Existing prognostic tools in cancer research, exemplified by the Immunologic Constant of Rejection (ICR), often fall short in providing precise and adaptable predictions across diverse cancer types. The intricate nature of cancer biology, compounded by the dynamic field of immunotherapy, underscores the pressing need for more accurate and streamlined prognostic solutions. The current challenge extends beyond adult cancers to pediatric cases, where heterogeneity complicates timely diagnosis and intervention. Additionally, the unpredictable responses to immunotherapy hinder its widespread efficacy. Clinicians and researchers face a critical gap in tailoring treatments to individual patient profiles.
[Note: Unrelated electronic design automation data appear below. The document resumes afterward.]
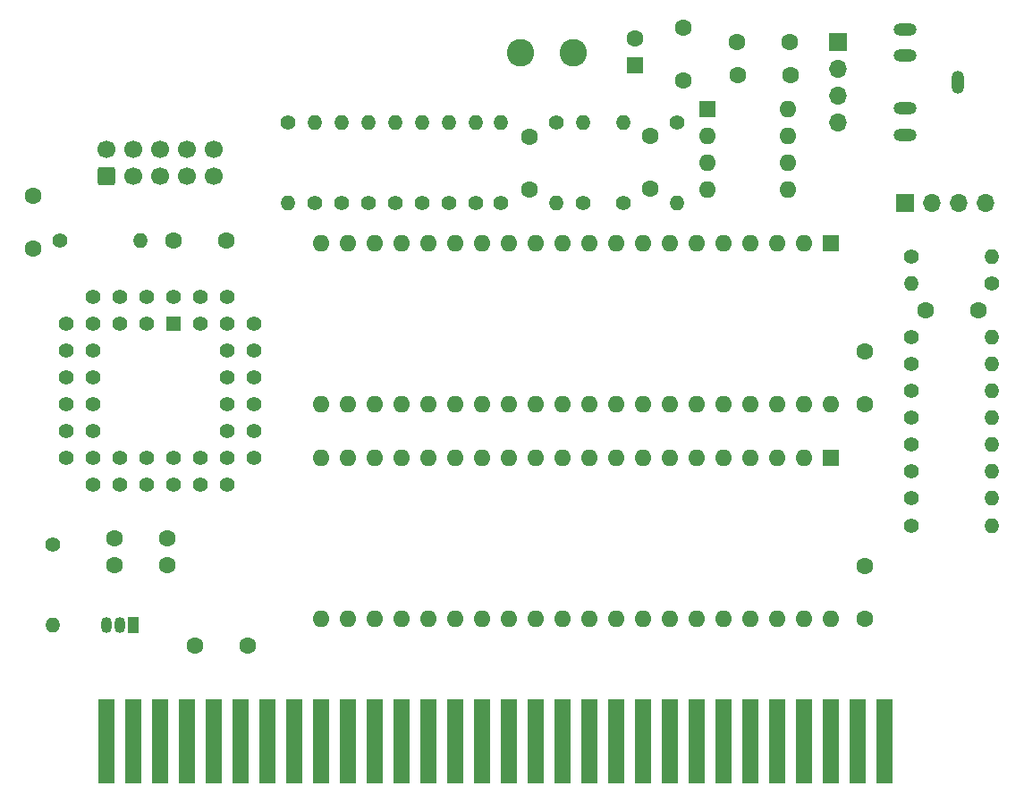
<source format=gbs>
%TF.GenerationSoftware,KiCad,Pcbnew,(6.0.8)*%
%TF.CreationDate,2022-10-26T09:36:09+07:00*%
%TF.ProjectId,TS_Ext_EPM3032,54535f45-7874-45f4-9550-4d333033322e,1.1*%
%TF.SameCoordinates,Original*%
%TF.FileFunction,Soldermask,Bot*%
%TF.FilePolarity,Negative*%
%FSLAX46Y46*%
G04 Gerber Fmt 4.6, Leading zero omitted, Abs format (unit mm)*
G04 Created by KiCad (PCBNEW (6.0.8)) date 2022-10-26 09:36:09*
%MOMM*%
%LPD*%
G01*
G04 APERTURE LIST*
G04 Aperture macros list*
%AMRoundRect*
0 Rectangle with rounded corners*
0 $1 Rounding radius*
0 $2 $3 $4 $5 $6 $7 $8 $9 X,Y pos of 4 corners*
0 Add a 4 corners polygon primitive as box body*
4,1,4,$2,$3,$4,$5,$6,$7,$8,$9,$2,$3,0*
0 Add four circle primitives for the rounded corners*
1,1,$1+$1,$2,$3*
1,1,$1+$1,$4,$5*
1,1,$1+$1,$6,$7*
1,1,$1+$1,$8,$9*
0 Add four rect primitives between the rounded corners*
20,1,$1+$1,$2,$3,$4,$5,0*
20,1,$1+$1,$4,$5,$6,$7,0*
20,1,$1+$1,$6,$7,$8,$9,0*
20,1,$1+$1,$8,$9,$2,$3,0*%
G04 Aperture macros list end*
%ADD10C,1.600000*%
%ADD11R,1.050000X1.500000*%
%ADD12O,1.050000X1.500000*%
%ADD13C,1.400000*%
%ADD14O,1.400000X1.400000*%
%ADD15R,1.600000X1.600000*%
%ADD16O,1.600000X1.600000*%
%ADD17R,1.600000X8.000000*%
%ADD18R,1.422400X1.422400*%
%ADD19C,1.422400*%
%ADD20O,2.200000X1.200000*%
%ADD21O,1.200000X2.200000*%
%ADD22RoundRect,0.250000X0.600000X-0.600000X0.600000X0.600000X-0.600000X0.600000X-0.600000X-0.600000X0*%
%ADD23C,1.700000*%
%ADD24C,2.600000*%
%ADD25R,1.700000X1.700000*%
%ADD26O,1.700000X1.700000*%
G04 APERTURE END LIST*
D10*
%TO.C,C4*%
X108585000Y-83820000D03*
X108585000Y-78820000D03*
%TD*%
D11*
%TO.C,Q1*%
X39370000Y-84455000D03*
D12*
X38100000Y-84455000D03*
X36830000Y-84455000D03*
%TD*%
D13*
%TO.C,R21*%
X90805000Y-36830000D03*
D14*
X90805000Y-44450000D03*
%TD*%
D15*
%TO.C,U4*%
X105410000Y-68580000D03*
D16*
X102870000Y-68580000D03*
X100330000Y-68580000D03*
X97790000Y-68580000D03*
X95250000Y-68580000D03*
X92710000Y-68580000D03*
X90170000Y-68580000D03*
X87630000Y-68580000D03*
X85090000Y-68580000D03*
X82550000Y-68580000D03*
X80010000Y-68580000D03*
X77470000Y-68580000D03*
X74930000Y-68580000D03*
X72390000Y-68580000D03*
X69850000Y-68580000D03*
X67310000Y-68580000D03*
X64770000Y-68580000D03*
X62230000Y-68580000D03*
X59690000Y-68580000D03*
X57150000Y-68580000D03*
X57150000Y-83820000D03*
X59690000Y-83820000D03*
X62230000Y-83820000D03*
X64770000Y-83820000D03*
X67310000Y-83820000D03*
X69850000Y-83820000D03*
X72390000Y-83820000D03*
X74930000Y-83820000D03*
X77470000Y-83820000D03*
X80010000Y-83820000D03*
X82550000Y-83820000D03*
X85090000Y-83820000D03*
X87630000Y-83820000D03*
X90170000Y-83820000D03*
X92710000Y-83820000D03*
X95250000Y-83820000D03*
X97790000Y-83820000D03*
X100330000Y-83820000D03*
X102870000Y-83820000D03*
X105410000Y-83820000D03*
%TD*%
D17*
%TO.C,J3*%
X36830000Y-95478600D03*
X39370000Y-95478600D03*
X41910000Y-95478600D03*
X44450000Y-95478600D03*
X46990000Y-95478600D03*
X49530000Y-95478600D03*
X52070000Y-95478600D03*
X54610000Y-95478600D03*
X57150000Y-95478600D03*
X59690000Y-95478600D03*
X62230000Y-95478600D03*
X64770000Y-95478600D03*
X67310000Y-95478600D03*
X69850000Y-95478600D03*
X72390000Y-95478600D03*
X74930000Y-95478600D03*
X77470000Y-95478600D03*
X80010000Y-95478600D03*
X82550000Y-95478600D03*
X85090000Y-95478600D03*
X87630000Y-95478600D03*
X90170000Y-95478600D03*
X92710000Y-95478600D03*
X95250000Y-95478600D03*
X97790000Y-95478600D03*
X100330000Y-95478600D03*
X102870000Y-95478600D03*
X105410000Y-95478600D03*
X107950000Y-95478600D03*
X110490000Y-95478600D03*
%TD*%
D13*
%TO.C,R2*%
X53975000Y-36830000D03*
D14*
X53975000Y-44450000D03*
%TD*%
D13*
%TO.C,R16*%
X113030000Y-72390000D03*
D14*
X120650000Y-72390000D03*
%TD*%
D18*
%TO.C,U1*%
X43180000Y-55880000D03*
D19*
X40640000Y-53340000D03*
X40640000Y-55880000D03*
X38100000Y-53340000D03*
X38100000Y-55880000D03*
X35560000Y-53340000D03*
X33020000Y-55880000D03*
X35560000Y-55880000D03*
X33020000Y-58420000D03*
X35560000Y-58420000D03*
X33020000Y-60960000D03*
X35560000Y-60960000D03*
X33020000Y-63500000D03*
X35560000Y-63500000D03*
X33020000Y-66040000D03*
X35560000Y-66040000D03*
X33020000Y-68580000D03*
X35560000Y-71120000D03*
X35560000Y-68580000D03*
X38100000Y-71120000D03*
X38100000Y-68580000D03*
X40640000Y-71120000D03*
X40640000Y-68580000D03*
X43180000Y-71120000D03*
X43180000Y-68580000D03*
X45720000Y-71120000D03*
X45720000Y-68580000D03*
X48260000Y-71120000D03*
X50800000Y-68580000D03*
X48260000Y-68580000D03*
X50800000Y-66040000D03*
X48260000Y-66040000D03*
X50800000Y-63500000D03*
X48260000Y-63500000D03*
X50800000Y-60960000D03*
X48260000Y-60960000D03*
X50800000Y-58420000D03*
X48260000Y-58420000D03*
X50800000Y-55880000D03*
X48260000Y-53340000D03*
X48260000Y-55880000D03*
X45720000Y-53340000D03*
X45720000Y-55880000D03*
X43180000Y-53340000D03*
%TD*%
D13*
%TO.C,R22*%
X85725000Y-44450000D03*
D14*
X85725000Y-36830000D03*
%TD*%
D10*
%TO.C,C8*%
X29845000Y-48815000D03*
X29845000Y-43815000D03*
%TD*%
D13*
%TO.C,R25*%
X31750000Y-76835000D03*
D14*
X31750000Y-84455000D03*
%TD*%
D15*
%TO.C,U5*%
X93726000Y-35560000D03*
D16*
X93726000Y-38100000D03*
X93726000Y-40640000D03*
X93726000Y-43180000D03*
X101346000Y-43180000D03*
X101346000Y-40640000D03*
X101346000Y-38100000D03*
X101346000Y-35560000D03*
%TD*%
D20*
%TO.C,J5*%
X112420000Y-38020000D03*
X112420000Y-35520000D03*
D21*
X117420000Y-33020000D03*
D20*
X112420000Y-28020000D03*
X112420000Y-30520000D03*
%TD*%
D22*
%TO.C,J1*%
X36830000Y-41910000D03*
D23*
X36830000Y-39370000D03*
X39370000Y-41910000D03*
X39370000Y-39370000D03*
X41910000Y-41910000D03*
X41910000Y-39370000D03*
X44450000Y-41910000D03*
X44450000Y-39370000D03*
X46990000Y-41910000D03*
X46990000Y-39370000D03*
%TD*%
D13*
%TO.C,R24*%
X113030000Y-49530000D03*
D14*
X120650000Y-49530000D03*
%TD*%
D24*
%TO.C,L1*%
X81026000Y-30226000D03*
X76026000Y-30226000D03*
%TD*%
D13*
%TO.C,R11*%
X113030000Y-59690000D03*
D14*
X120650000Y-59690000D03*
%TD*%
D15*
%TO.C,U3*%
X105410000Y-48260000D03*
D16*
X102870000Y-48260000D03*
X100330000Y-48260000D03*
X97790000Y-48260000D03*
X95250000Y-48260000D03*
X92710000Y-48260000D03*
X90170000Y-48260000D03*
X87630000Y-48260000D03*
X85090000Y-48260000D03*
X82550000Y-48260000D03*
X80010000Y-48260000D03*
X77470000Y-48260000D03*
X74930000Y-48260000D03*
X72390000Y-48260000D03*
X69850000Y-48260000D03*
X67310000Y-48260000D03*
X64770000Y-48260000D03*
X62230000Y-48260000D03*
X59690000Y-48260000D03*
X57150000Y-48260000D03*
X57150000Y-63500000D03*
X59690000Y-63500000D03*
X62230000Y-63500000D03*
X64770000Y-63500000D03*
X67310000Y-63500000D03*
X69850000Y-63500000D03*
X72390000Y-63500000D03*
X74930000Y-63500000D03*
X77470000Y-63500000D03*
X80010000Y-63500000D03*
X82550000Y-63500000D03*
X85090000Y-63500000D03*
X87630000Y-63500000D03*
X90170000Y-63500000D03*
X92710000Y-63500000D03*
X95250000Y-63500000D03*
X97790000Y-63500000D03*
X100330000Y-63500000D03*
X102870000Y-63500000D03*
X105410000Y-63500000D03*
%TD*%
D25*
%TO.C,J4*%
X106045000Y-29220000D03*
D26*
X106045000Y-31760000D03*
X106045000Y-34300000D03*
X106045000Y-36840000D03*
%TD*%
D10*
%TO.C,C5*%
X50165000Y-86360000D03*
X45165000Y-86360000D03*
%TD*%
D15*
%TO.C,C1*%
X86868000Y-31431113D03*
D10*
X86868000Y-28931113D03*
%TD*%
D13*
%TO.C,R8*%
X71755000Y-44450000D03*
D14*
X71755000Y-36830000D03*
%TD*%
D13*
%TO.C,R12*%
X113030000Y-62230000D03*
D14*
X120650000Y-62230000D03*
%TD*%
D13*
%TO.C,R13*%
X113030000Y-64770000D03*
D14*
X120650000Y-64770000D03*
%TD*%
D10*
%TO.C,C6*%
X42545000Y-78740000D03*
X37545000Y-78740000D03*
%TD*%
%TO.C,C9*%
X42545000Y-76200000D03*
X37545000Y-76200000D03*
%TD*%
D13*
%TO.C,R18*%
X56515000Y-44450000D03*
D14*
X56515000Y-36830000D03*
%TD*%
D13*
%TO.C,R15*%
X113030000Y-69850000D03*
D14*
X120650000Y-69850000D03*
%TD*%
D10*
%TO.C,C7*%
X43180000Y-48006000D03*
X48180000Y-48006000D03*
%TD*%
%TO.C,C12*%
X88265000Y-38100000D03*
X88265000Y-43100000D03*
%TD*%
D13*
%TO.C,R9*%
X74168000Y-44450000D03*
D14*
X74168000Y-36830000D03*
%TD*%
D13*
%TO.C,R7*%
X69215000Y-44450000D03*
D14*
X69215000Y-36830000D03*
%TD*%
D13*
%TO.C,R6*%
X66675000Y-44450000D03*
D14*
X66675000Y-36830000D03*
%TD*%
D10*
%TO.C,C2*%
X91440000Y-32893000D03*
X91440000Y-27893000D03*
%TD*%
%TO.C,C11*%
X119380000Y-54610000D03*
X114380000Y-54610000D03*
%TD*%
D13*
%TO.C,R14*%
X113030000Y-67310000D03*
D14*
X120650000Y-67310000D03*
%TD*%
D13*
%TO.C,R4*%
X61595000Y-44450000D03*
D14*
X61595000Y-36830000D03*
%TD*%
D10*
%TO.C,C3*%
X108585000Y-63500000D03*
X108585000Y-58500000D03*
%TD*%
D13*
%TO.C,R23*%
X81915000Y-44450000D03*
D14*
X81915000Y-36830000D03*
%TD*%
D13*
%TO.C,R10*%
X113030000Y-57150000D03*
D14*
X120650000Y-57150000D03*
%TD*%
D10*
%TO.C,C13*%
X96520000Y-29210000D03*
X101520000Y-29210000D03*
%TD*%
D25*
%TO.C,J2*%
X112395000Y-44450000D03*
D26*
X114935000Y-44450000D03*
X117475000Y-44450000D03*
X120015000Y-44450000D03*
%TD*%
D13*
%TO.C,R3*%
X59055000Y-44450000D03*
D14*
X59055000Y-36830000D03*
%TD*%
D13*
%TO.C,R17*%
X113030000Y-75057000D03*
D14*
X120650000Y-75057000D03*
%TD*%
D13*
%TO.C,R1*%
X32385000Y-48006000D03*
D14*
X40005000Y-48006000D03*
%TD*%
D10*
%TO.C,C14*%
X101600000Y-32385000D03*
X96600000Y-32385000D03*
%TD*%
D13*
%TO.C,R5*%
X64135000Y-44450000D03*
D14*
X64135000Y-36830000D03*
%TD*%
D13*
%TO.C,R20*%
X120650000Y-52070000D03*
D14*
X113030000Y-52070000D03*
%TD*%
D13*
%TO.C,R19*%
X79375000Y-36830000D03*
D14*
X79375000Y-44450000D03*
%TD*%
D10*
%TO.C,C10*%
X76835000Y-43180000D03*
X76835000Y-38180000D03*
%TD*%
M02*

</source>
The 3-lncRNA signature emerges as a transformative solution, as it not only addresses the limitations of existing predictive methods but also holds the potential to redefine patient stratification, enhance diagnostics, and catalyze more effective immunotherapy interventions. By tackling the gaps in cancer prognostication, this invention paves the way for personalized medicine and improved outcomes in the battle against cancer.

• Multi-Cancer Predictive Power: The 3-lncRNA signature demonstrates a robust association with better prognosis in breast, head and neck, melanoma, uterine, and liver cancers, while indicating a worse prognosis in kidney and low- grade glioma brain cancers.
• Superior to ICR Signature: In a head-to-head comparison, the 3-lncRNA signature surpasses the well-established 20-gene ICR signature, offering a more effective and streamlined approach to prognostication.
• Immunotherapy Insight: The signature correlates with the expression of immune checkpoints, suggesting its potential as a predictive biomarker for immunotherapy response to immune checkpoint inhibitors.